Es gibt eine ganze Reihe von Sondersachverhalten im Steuer- und Sozialversicherungsrecht. Diese zu nutzen und richtig anzuwenden, kann einiges bewirken. Ein guter Vorsatz für Personaler im neuen Jahr ist also: Mögliche Freigrenzen und Freibeträge anwenden.

Kennen Sie das auch? Manche Sonderfälle kommen nur einmal pro Jahr vor, allerdings jedes Jahr wiederkehrend. Und jedes Mal muss man dann doch wieder überlegen, von welcher passenden gesetzlichen Regelung auszugehen und wie diese wirklich richtig anzuwenden ist. Zu diesen Fällen gehören zum Beispiel die Versteuerung der Weihnachtsfeier und Gruppenunfallversicherung, Beiträge an die Künstlersozialkasse, Anwendung von Rabattfreibeträgen, Sachbezüge, geldwerte Vorteile, Warengutschein etc.

Die Anwendung der dazugehörenden Freibeträge und Freigrenzen kann bei gezieltem und geplantem Einsatz eine spürbare Wirkung erzeugen. So führt die Änderung in der Gesetzgebung in Bezug auf Warengutscheine zu ganz neuen Möglichkeiten. Allerdings müssen die Sachverhalte auch richtig angewandt und abgerechnet werden. Allein schon die Unterscheidung zwischen Freibetrag und Freigrenze muss sauber getroffen sein.

Freigrenzen oder Freibeträge nutzen, Aufwand reduzieren

Wenn Sie das auch kennen, sollten Sie sich für das kommende Jahr vornehmen, diese Sachverhalte genau unter die Lupe zu nehmen und zu entscheiden, welche Freigrenze oder welcher Freibetrag in Ihrem Umfeld anwendbar wäre. Dann könnten Sie an dieser Stelle auch sofort die entsprechenden Rahmenbedingungen dokumentieren, die dann bei der Abrechnung beziehungsweise der Beurteilung für die Steuer und Sozialversicherung notwendig sind, damit dies einfacher erledigt werden kann und es nicht so aufwändig ist. 
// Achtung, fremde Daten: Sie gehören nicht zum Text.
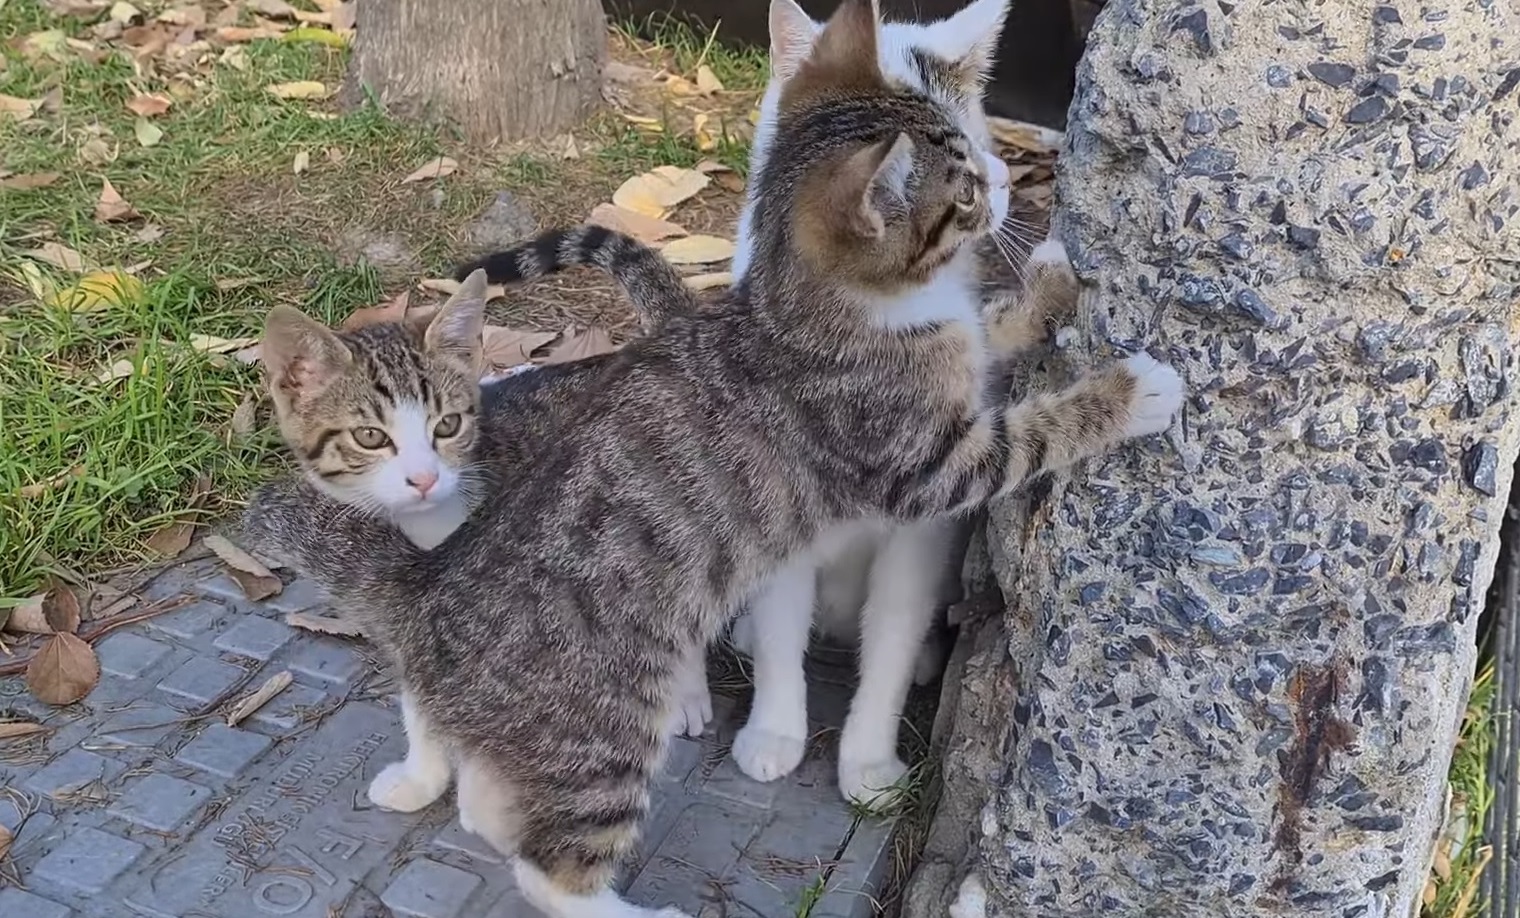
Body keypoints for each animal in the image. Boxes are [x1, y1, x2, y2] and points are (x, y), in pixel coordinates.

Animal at [240, 3, 1185, 911]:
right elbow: (1029, 433)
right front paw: (1131, 393)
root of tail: (432, 598)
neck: (806, 307)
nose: (1003, 181)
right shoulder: (918, 461)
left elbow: (989, 343)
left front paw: (1047, 284)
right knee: (547, 865)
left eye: (974, 144)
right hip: (606, 726)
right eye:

Bei den Künstlersozialbeiträgen kann man zum Beispiel keinen Freibetrag nutzen, aber hier gibt es inzwischen Gemeinschaften, die mit der Künstlersozialkasse Vereinbarungen getroffen haben, sodass nicht mehr die Rechnungsbeträge entscheidend sind, sondern das BG-Brutto. Und dann sollte aber auch unbedingt daran gedacht werden, dass die Klarstellung der Entgeltbescheinigungsverordnung verlangt, dass alle Sachbezüge, geldwerte Vorteile und steuerpflichtige Bestandteile von sonstigen Personalnebenkosten jetzt immer auf der Gehaltsabrechnung aufgeführt sein müssen. Nicht zuletzt gibt es 2019 eine Verbesserung bei der Besteuerung von Jobtickets, die unbedingt zu nutzen ist.